On Friday, HORSEPOWER is hosting Keyshawn Whitehorse at one of its classes. Whitehorse will learn to be a side-walker, a volunteer who walks alongside the horse to keep the rider safe and incorporate the lesson plan.

“Being in therapy riding is kind of like an addiction because you see so many amazing things, and people come out here to volunteer, and they get so many good feelings from being here that they feel good about themselves,” Clifford said. “So everybody that comes is walking away getting something out of the experience.”

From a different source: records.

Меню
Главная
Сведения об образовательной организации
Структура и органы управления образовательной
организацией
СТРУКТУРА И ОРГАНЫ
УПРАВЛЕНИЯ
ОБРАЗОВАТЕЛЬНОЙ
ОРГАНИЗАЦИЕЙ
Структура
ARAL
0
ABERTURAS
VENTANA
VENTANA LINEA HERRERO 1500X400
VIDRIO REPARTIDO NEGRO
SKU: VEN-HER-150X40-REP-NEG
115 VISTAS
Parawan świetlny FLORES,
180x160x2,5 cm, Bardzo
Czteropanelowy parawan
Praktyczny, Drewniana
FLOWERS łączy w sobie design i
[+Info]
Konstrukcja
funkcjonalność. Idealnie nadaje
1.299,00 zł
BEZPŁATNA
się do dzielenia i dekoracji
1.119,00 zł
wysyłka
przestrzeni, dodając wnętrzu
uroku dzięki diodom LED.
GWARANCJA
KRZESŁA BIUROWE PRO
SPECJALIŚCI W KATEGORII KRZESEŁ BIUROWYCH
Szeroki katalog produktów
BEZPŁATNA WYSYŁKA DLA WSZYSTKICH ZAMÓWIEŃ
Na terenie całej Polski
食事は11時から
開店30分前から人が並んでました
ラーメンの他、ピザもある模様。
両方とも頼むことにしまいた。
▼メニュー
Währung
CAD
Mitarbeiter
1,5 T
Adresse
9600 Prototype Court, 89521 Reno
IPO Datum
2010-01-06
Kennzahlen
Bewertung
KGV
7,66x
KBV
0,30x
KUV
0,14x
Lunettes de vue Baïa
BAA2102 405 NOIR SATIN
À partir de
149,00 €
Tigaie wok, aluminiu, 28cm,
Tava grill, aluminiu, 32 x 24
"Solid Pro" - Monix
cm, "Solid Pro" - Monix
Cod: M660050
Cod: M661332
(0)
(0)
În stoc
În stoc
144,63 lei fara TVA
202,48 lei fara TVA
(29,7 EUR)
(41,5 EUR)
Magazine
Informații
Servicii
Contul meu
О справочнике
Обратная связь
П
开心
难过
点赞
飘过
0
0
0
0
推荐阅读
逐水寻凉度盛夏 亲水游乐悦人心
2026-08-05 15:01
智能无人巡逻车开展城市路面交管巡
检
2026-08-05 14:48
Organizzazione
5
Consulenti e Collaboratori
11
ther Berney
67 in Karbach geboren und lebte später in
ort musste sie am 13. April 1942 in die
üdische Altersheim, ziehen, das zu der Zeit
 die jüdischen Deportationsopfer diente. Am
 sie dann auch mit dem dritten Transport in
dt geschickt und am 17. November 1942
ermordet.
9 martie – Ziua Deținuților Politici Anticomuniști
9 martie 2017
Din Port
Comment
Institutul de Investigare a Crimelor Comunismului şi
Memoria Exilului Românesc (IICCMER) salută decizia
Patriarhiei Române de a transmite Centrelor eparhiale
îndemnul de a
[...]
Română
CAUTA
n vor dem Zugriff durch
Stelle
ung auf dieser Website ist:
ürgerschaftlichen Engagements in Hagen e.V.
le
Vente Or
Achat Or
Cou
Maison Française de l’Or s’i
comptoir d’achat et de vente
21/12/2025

That, of course, includes Clifford herself.

“Every aspect of it is rewarding,” she said. “Somebody asked me how you start it, how you do it, all that kind of stuff, and I said, ‘You come in thinking that you’re going to work harder than you ever have in your life, harder than you ever could imagine, but feel better about your life than you ever could imagine.’”

HORSEPOWER worked with the PBR back in 1998, selling ropes and handing out fliers at an event. Clifford is thrilled to rekindle the partnership in Greensboro this year and hopes that any horse people in the crowd come forward to get involved.

“We always need volunteers to help in a class, and a lot of people don’t come because they don’t like a particular thing,” she said. “But we’re a farm. We have horses to feed, fences to fix, grass to mow. I mean, there’s everything. If you have a talent or skill, and you have a desire to help people, we have something that we could use your help with.”